Dane źródłowe
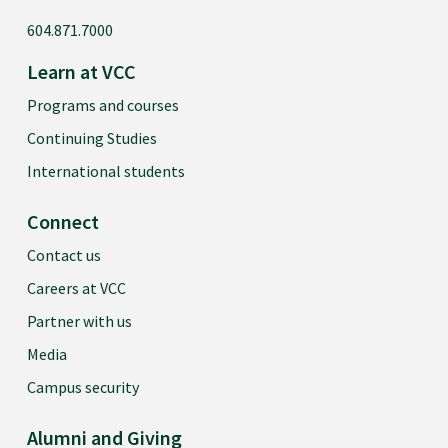
604.871.7000
Learn at VCC
Programs and courses
Continuing Studies
International students
Connect
Contact us
Careers at VCC
Partner with us
Media
Campus security
Alumni and Giving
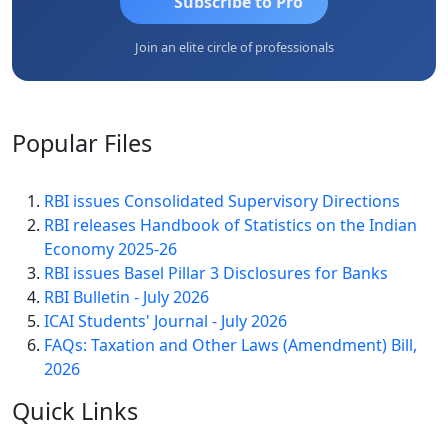
Subscribe to Pro
Join an elite circle of professionals
Popular
Files
RBI issues Consolidated Supervisory Directions
RBI releases Handbook of Statistics on the Indian
Economy 2025-26
RBI issues Basel Pillar 3 Disclosures for Banks
RBI Bulletin - July 2026
ICAI Students' Journal - July 2026
FAQs: Taxation and Other Laws (Amendment) Bill,
2026
Quick
Links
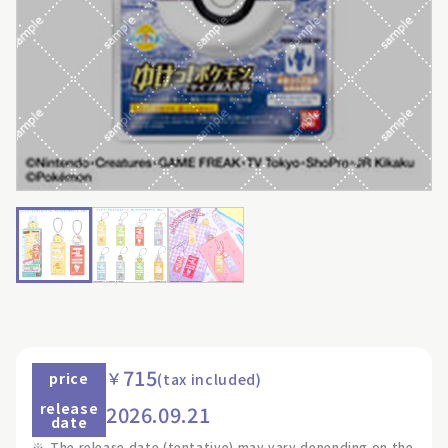
715
￥
price
(tax included)
release
2026.09.21
date
※
The release date (tentative) may vary depending on the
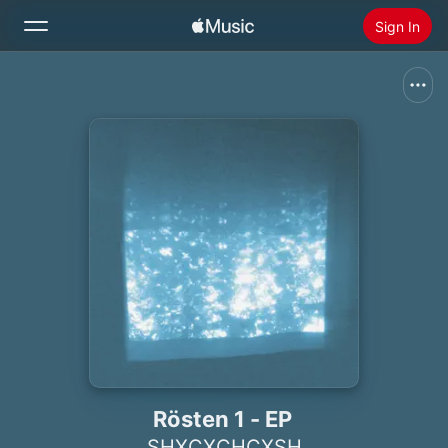
Sign In
Search
Home
New
Install Apple Music
Radio
Rösten 1 - EP
SHXCXCHCXSH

__O ZADANIU__: Przepisz wiernie wszystkie wiersze tekstu z całego powyższego materiału. Obrazy pomiń w odpowiedzi.

__MIEJSCE NA ODPOWIEDŹ__:
604.871.7000
Learn at VCC
Programs and courses
Continuing Studies
International students
Connect
Contact us
Careers at VCC
Partner with us
Media
Campus security
Alumni and Giving
Subscribe to Pro
Join an elite circle of professionals
Popular
Files
RBI issues Consolidated Supervisory Directions
RBI releases Handbook of Statistics on the Indian
Economy 2025-26
RBI issues Basel Pillar 3 Disclosures for Banks
RBI Bulletin - July 2026
ICAI Students' Journal - July 2026
FAQs: Taxation and Other Laws (Amendment) Bill,
2026
Quick
Links
715
￥
price
(tax included)
release
2026.09.21
date
※
The release date (tentative) may vary depending on the
Sign In
Search
Home
New
Install Apple Music
Radio
Rösten 1 - EP
SHXCXCHCXSH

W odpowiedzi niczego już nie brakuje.